A recent report into the home-building sector by the Productivity Commission highlights another problem. The report found that Australian builders are finishing half as many homes per hour as they were 30 years ago due to a combination of burdensome red tape across State and local government agencies, a lack of innovation and a sector that is overly reliant on 1-3 person small businesses who are too busy on the tools to develop scale-able processes.
It is also worth noting that part of the historic decline in labour productivity can be sheeted home to the mining industry. The massive investment in the 1990s sent productivity soaring as prices of iron ore and coal soared.

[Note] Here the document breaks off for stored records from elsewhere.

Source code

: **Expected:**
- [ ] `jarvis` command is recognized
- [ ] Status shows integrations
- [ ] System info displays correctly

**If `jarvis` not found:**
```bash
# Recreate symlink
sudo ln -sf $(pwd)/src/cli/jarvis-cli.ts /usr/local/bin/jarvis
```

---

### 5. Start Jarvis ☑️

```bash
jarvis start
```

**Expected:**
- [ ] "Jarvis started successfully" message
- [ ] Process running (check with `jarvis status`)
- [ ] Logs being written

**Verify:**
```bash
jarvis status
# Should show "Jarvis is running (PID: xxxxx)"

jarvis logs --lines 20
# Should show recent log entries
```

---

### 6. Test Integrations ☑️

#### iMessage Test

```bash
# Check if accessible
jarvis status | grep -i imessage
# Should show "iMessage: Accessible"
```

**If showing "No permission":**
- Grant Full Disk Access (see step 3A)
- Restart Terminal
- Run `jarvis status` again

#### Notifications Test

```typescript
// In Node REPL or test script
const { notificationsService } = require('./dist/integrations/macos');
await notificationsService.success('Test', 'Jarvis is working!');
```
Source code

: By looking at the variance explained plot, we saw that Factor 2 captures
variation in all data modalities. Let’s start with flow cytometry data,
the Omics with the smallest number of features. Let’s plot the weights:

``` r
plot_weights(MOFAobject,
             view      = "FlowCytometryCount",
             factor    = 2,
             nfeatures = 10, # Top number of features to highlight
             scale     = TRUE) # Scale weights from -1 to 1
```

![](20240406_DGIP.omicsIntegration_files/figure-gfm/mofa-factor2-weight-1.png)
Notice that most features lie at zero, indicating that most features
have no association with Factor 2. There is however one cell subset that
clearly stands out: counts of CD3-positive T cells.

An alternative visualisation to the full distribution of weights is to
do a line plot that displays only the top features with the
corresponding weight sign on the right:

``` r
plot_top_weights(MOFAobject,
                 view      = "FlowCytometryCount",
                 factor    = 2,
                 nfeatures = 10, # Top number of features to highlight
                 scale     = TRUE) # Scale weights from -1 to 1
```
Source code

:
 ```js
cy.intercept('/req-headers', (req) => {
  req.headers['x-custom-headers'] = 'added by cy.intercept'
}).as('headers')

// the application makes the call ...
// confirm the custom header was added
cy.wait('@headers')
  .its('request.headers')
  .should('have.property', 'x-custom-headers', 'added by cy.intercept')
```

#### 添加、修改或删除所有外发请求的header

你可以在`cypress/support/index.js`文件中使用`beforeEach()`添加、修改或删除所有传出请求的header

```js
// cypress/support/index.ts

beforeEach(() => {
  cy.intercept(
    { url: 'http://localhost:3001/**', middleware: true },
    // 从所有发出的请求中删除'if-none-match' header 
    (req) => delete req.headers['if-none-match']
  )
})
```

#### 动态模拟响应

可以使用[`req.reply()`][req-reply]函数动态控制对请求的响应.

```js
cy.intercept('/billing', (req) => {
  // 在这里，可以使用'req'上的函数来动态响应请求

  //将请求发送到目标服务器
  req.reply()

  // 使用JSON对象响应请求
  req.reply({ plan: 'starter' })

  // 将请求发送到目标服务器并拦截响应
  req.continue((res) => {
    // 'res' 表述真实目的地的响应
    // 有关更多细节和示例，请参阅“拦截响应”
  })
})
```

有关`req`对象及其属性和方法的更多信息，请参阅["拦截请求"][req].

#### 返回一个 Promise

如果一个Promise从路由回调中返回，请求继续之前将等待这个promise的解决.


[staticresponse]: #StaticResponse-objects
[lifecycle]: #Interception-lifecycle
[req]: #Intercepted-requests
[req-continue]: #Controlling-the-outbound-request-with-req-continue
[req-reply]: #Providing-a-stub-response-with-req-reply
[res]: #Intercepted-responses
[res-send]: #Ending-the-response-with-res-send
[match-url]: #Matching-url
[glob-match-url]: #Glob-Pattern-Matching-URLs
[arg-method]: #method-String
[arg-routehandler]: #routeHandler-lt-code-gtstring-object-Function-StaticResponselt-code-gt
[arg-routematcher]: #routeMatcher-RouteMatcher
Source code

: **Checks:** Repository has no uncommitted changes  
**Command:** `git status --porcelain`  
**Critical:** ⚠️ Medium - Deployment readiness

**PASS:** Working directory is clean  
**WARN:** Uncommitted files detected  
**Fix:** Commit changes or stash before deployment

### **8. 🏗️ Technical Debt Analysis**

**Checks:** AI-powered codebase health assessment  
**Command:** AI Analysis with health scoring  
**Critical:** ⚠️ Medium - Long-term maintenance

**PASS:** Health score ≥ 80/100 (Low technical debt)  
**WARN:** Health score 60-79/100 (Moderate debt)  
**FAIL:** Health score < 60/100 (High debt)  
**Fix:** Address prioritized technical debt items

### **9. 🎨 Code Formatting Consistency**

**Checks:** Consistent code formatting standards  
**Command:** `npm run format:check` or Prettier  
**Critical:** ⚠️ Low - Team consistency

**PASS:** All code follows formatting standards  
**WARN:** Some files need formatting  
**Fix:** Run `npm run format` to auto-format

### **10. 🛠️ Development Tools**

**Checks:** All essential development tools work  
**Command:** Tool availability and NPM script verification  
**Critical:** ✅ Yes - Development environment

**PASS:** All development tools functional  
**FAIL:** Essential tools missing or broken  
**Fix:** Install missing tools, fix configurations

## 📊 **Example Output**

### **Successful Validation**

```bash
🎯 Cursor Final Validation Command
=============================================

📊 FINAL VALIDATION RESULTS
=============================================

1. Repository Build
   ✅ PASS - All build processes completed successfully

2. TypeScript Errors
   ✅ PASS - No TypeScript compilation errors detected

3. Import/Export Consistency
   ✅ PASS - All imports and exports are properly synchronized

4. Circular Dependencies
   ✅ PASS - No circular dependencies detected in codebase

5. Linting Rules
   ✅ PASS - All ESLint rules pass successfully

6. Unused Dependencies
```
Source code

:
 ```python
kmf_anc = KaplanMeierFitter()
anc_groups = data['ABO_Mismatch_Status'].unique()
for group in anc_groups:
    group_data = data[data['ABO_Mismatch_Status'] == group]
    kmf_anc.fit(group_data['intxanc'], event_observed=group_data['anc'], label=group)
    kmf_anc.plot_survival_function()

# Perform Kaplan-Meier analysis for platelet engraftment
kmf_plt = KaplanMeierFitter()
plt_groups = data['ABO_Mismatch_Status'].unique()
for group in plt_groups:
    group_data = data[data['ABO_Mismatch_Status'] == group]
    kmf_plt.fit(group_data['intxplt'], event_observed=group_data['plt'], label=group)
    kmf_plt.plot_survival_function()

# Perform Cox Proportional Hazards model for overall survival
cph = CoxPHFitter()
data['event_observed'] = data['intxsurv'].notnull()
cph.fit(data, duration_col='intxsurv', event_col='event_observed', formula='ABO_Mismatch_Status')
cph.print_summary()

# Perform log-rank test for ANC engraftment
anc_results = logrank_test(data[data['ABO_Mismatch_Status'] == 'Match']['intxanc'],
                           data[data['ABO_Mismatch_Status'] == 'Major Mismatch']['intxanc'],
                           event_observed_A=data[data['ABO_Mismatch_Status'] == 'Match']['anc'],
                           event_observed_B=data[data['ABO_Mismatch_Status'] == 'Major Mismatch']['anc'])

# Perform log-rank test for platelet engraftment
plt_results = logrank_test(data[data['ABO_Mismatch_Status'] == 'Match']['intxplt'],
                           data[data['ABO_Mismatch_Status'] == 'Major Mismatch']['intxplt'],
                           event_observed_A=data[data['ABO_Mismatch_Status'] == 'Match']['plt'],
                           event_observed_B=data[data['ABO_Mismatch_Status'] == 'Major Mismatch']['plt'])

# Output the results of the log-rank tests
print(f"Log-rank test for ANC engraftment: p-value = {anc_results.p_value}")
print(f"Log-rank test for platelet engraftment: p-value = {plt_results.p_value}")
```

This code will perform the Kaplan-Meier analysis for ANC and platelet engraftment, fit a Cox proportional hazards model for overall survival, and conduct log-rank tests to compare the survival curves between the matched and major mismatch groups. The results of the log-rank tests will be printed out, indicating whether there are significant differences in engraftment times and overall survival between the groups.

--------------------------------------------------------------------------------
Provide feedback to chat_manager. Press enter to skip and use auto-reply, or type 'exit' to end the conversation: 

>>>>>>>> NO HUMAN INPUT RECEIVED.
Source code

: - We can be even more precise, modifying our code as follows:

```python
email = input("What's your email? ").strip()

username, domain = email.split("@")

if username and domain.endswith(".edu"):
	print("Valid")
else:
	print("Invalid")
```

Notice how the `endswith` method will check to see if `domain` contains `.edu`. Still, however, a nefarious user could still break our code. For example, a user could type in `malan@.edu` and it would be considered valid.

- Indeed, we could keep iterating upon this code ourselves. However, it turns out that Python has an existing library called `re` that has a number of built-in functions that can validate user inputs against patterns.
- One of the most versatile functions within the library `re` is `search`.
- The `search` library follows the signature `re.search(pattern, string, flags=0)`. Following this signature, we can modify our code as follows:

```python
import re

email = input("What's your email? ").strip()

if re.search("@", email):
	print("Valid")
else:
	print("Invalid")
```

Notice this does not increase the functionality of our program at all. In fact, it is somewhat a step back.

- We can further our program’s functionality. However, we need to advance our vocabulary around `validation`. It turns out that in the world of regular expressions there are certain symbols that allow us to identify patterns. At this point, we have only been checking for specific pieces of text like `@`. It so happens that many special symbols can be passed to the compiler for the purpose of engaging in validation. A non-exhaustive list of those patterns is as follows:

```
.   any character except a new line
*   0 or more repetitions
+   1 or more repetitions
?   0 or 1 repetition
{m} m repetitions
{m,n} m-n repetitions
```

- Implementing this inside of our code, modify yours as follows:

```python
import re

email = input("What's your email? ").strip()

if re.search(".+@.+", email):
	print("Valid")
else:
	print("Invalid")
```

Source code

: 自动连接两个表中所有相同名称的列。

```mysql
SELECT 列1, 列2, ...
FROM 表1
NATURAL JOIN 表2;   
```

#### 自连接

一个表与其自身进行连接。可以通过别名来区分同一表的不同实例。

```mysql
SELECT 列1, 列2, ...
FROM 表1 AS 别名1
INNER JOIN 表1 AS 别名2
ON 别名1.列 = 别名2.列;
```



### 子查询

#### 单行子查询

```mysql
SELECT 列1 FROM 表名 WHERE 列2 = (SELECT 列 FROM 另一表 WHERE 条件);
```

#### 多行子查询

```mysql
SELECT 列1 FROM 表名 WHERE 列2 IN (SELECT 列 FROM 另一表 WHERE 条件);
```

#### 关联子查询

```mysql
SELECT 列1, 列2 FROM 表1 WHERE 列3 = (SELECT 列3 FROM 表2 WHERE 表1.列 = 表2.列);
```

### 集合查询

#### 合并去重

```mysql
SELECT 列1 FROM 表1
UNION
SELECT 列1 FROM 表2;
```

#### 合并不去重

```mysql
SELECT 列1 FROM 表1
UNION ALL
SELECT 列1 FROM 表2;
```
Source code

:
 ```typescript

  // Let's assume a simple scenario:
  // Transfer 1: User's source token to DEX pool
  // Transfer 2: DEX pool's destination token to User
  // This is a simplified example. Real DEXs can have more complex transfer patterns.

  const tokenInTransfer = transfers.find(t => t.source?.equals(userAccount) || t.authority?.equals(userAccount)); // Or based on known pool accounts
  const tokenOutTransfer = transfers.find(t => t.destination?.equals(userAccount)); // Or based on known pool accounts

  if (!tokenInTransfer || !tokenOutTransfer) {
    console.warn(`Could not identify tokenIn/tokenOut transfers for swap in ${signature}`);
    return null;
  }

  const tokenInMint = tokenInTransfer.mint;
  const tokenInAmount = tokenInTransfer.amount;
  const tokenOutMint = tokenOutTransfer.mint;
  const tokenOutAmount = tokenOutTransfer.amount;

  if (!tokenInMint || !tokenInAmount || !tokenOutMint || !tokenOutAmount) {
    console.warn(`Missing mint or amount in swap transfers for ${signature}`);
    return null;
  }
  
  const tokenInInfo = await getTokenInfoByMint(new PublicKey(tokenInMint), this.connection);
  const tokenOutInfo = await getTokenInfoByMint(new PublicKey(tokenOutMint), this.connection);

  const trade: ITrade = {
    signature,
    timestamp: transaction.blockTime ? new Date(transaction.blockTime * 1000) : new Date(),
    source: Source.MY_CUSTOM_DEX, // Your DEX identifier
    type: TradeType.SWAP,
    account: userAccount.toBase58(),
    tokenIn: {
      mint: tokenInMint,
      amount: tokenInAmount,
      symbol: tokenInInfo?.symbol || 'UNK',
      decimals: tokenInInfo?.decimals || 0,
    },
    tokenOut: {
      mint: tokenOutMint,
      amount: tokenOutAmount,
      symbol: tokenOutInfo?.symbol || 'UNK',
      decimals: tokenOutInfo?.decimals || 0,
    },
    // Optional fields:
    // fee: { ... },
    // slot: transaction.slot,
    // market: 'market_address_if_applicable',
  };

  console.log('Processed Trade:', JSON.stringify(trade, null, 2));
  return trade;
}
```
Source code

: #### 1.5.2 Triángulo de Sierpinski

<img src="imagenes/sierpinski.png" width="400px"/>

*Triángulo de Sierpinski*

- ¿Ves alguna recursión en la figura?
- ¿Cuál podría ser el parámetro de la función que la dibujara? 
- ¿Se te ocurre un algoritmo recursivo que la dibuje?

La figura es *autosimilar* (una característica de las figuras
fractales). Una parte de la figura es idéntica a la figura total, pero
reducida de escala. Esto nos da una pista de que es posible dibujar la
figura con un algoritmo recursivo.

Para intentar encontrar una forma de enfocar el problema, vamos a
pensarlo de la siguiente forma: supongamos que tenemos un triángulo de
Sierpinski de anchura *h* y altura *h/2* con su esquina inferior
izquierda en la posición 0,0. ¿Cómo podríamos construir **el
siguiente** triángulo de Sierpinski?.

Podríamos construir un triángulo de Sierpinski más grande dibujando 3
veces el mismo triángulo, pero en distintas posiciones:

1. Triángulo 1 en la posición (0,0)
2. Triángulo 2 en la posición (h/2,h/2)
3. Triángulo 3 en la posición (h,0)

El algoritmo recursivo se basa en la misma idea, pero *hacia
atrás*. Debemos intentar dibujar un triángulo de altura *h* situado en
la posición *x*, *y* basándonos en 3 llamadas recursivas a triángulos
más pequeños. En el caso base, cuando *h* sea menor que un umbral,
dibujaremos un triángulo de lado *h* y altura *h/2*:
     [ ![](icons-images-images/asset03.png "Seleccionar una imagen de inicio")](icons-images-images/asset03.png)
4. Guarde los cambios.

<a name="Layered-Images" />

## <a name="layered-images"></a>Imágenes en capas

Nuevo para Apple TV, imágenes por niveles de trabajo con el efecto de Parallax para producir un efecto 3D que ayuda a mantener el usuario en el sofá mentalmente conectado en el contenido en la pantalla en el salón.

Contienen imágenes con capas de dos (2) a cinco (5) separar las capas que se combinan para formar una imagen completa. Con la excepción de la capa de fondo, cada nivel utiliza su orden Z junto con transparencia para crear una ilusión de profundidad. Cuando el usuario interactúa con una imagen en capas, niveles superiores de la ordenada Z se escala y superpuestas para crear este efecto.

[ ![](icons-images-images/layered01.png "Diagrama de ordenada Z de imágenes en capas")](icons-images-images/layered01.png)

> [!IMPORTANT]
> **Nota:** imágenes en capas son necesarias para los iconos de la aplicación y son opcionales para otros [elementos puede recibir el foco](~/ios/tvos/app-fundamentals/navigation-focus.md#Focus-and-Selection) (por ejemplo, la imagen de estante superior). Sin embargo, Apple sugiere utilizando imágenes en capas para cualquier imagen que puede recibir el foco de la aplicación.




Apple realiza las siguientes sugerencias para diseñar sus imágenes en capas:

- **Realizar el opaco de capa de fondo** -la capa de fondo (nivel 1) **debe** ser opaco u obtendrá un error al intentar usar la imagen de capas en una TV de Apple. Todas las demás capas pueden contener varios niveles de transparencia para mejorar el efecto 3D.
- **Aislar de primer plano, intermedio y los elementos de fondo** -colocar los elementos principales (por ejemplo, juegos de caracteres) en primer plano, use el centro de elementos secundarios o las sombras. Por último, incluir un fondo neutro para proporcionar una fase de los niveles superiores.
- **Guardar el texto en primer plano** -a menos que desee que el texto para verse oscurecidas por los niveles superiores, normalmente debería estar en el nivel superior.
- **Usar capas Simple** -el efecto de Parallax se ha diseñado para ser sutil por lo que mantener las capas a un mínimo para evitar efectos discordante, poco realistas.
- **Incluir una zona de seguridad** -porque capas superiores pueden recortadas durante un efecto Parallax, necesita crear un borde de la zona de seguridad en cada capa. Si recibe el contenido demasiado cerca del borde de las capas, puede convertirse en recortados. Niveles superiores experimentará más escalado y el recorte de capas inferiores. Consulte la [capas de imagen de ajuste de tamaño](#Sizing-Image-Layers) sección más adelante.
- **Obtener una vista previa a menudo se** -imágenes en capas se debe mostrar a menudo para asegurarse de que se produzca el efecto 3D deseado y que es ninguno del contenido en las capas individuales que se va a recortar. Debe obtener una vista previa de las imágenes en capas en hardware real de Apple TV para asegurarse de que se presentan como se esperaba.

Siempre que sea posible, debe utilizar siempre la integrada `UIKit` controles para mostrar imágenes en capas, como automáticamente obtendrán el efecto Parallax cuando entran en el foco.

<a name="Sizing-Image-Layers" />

As resources prices decline and the mining sector hits a steady state, aggregate productivity levels go with it.
Australia’s lamentable productivity since 2014 is costing $11,000 per person per year, according to economic think tank e61.
Interestingly, Australia’s productivity decline is not unique, with both the UK and the EU releasing landmark reports recently to also try to address the problem.
Each jurisdiction is comparing themselves to the US, which has experienced massive productivity growth. But much of that has come from the transformative impact of its tech firms such as Google and Meta where hundreds of billions are generated by an historically low workforce. Low wage migrants are filling their care economy jobs, whereas countries like Australia have a much fairer, and therefore more attractive, minimum wage.
America also let businesses fail during COVID, using government funds to prop up workers rather than employers, which resulted in a more productive reallocation of labour as the economy rebounded.
What would a summit do
The first thing business wants to avoid is a repeat of the Jobs and Skills summit of 2022. At that event, they say, the ACTU turned up in cahoots with Labor with a raft of proposals that meant a less flexible workforce.
The ACTU also wanted to amend the RBA’s mandate to prioritise employment rather than inflation. Given the dearth of current workers, that would mean lower productivity.
A raft of other progressive initiatives had the AFR’s Phil Coorey describing the summit as a ‘two-day version of The Drum’, the ABC’s now-cancelled evening issues program.
Business leaders said they would have their “eyes wide open” this time, and are prepared to walk away if they feel their voices aren’t being heard.

Australia’s peak business groups, the BCA and ACCI, are calling for urgent reforms to lift productivity and investment. They propose cutting the company tax rate to 25 per cent, boosting business investment through higher asset write-offs, and reducing red tape via faster project approvals and clearer rules for small business.
Both advocate for more flexible workplace laws, streamlined industrial relations, and targeted infrastructure investment to ease housing and energy constraints.
Focusing on reining in government deficits is also on the agenda, as business laments the crowding out of investment.
These are all fine ideas, and are the same sorts of proposals put forward in the UK and Europe - but to little effect.
Perhaps AI, the great hope of business, might be the great hope of governments. Last December, Britain’s Sir Keir Starmer was calling on his regulators to come up with productivity-enhancing ideas. By January he was suggesting AI would ‘turbocharge’ growth to the tune of 47 billion pounds per year.